Singaporean follows Aussie at UN IP agency
A Singaporean official has defeated a candidate from China in a leadership contest for the UN's intellectual property body which was swept into a rift over claims of Chinese theft of technological know-how.
Daren Tang, 47, the CEO of Singapore's intellectual property office, won a crucial nomination to become the next director-general of the World Intellectual Property Organisation over China's Wang Binyang, a veteran at the agency.
The "co-ordination committee" handed a 55-28 victory to Tang in a final round of voting that began on Wednesday with five candidates vying to replace the agency's outgoing chief, Francis Gurry of Australia.
The fight over the post pit the United States against Wang, prompting the Chinese ambassador to criticize an "attack" against a "competent" civil servant.
She would have become the agency's first woman chief at a time when the UN is promoting gender parity in high office.
WIPO's general assembly has the final say in May but it has never rejected a committee nominee since the 192-country agency was created in 1967.
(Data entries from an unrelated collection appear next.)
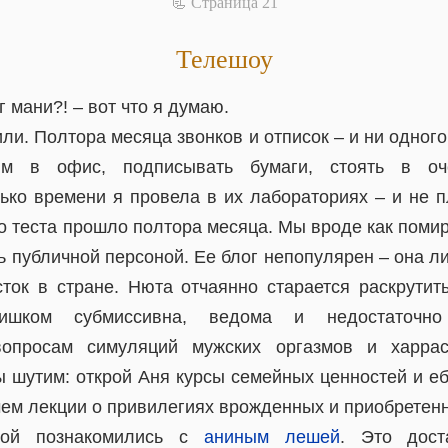
📃 Cтраница 21
Телешоу
г мани?! – вот что я думаю.
или. Полтора месяца звонков и отписок – и ни одног
м в офис, подписывать бумаги, стоять в оче
ько времени я провела в их лабораториях – и не пл
о теста прошло полтора месяца. Мы вроде как поми
ь публичной персоной. Ее блог непопулярен – она л
ок в стране. Нюта отчаянно старается раскрутить
шком субмиссивна, ведома и недостаточно 
опросам симуляций мужских оргазмов и харрас
 шутим: открой Аня курсы семейных ценностей и еб
чем лекции о привилегиях врожденных и приобретен
той познакомились с
аниным лешей
. Это дост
WIPO is said to be the only UN specialised agency that consistently brings in a surplus, mainly through its patent- and trademark-filing process that costs companies money to help protect their intellectual property overseas.
The United States and some of its allies have long expressed concern about China's approach to intellectual property, which has involved requiring companies that want to operate in its large, fast-growing market to share their technical savvy with local partners.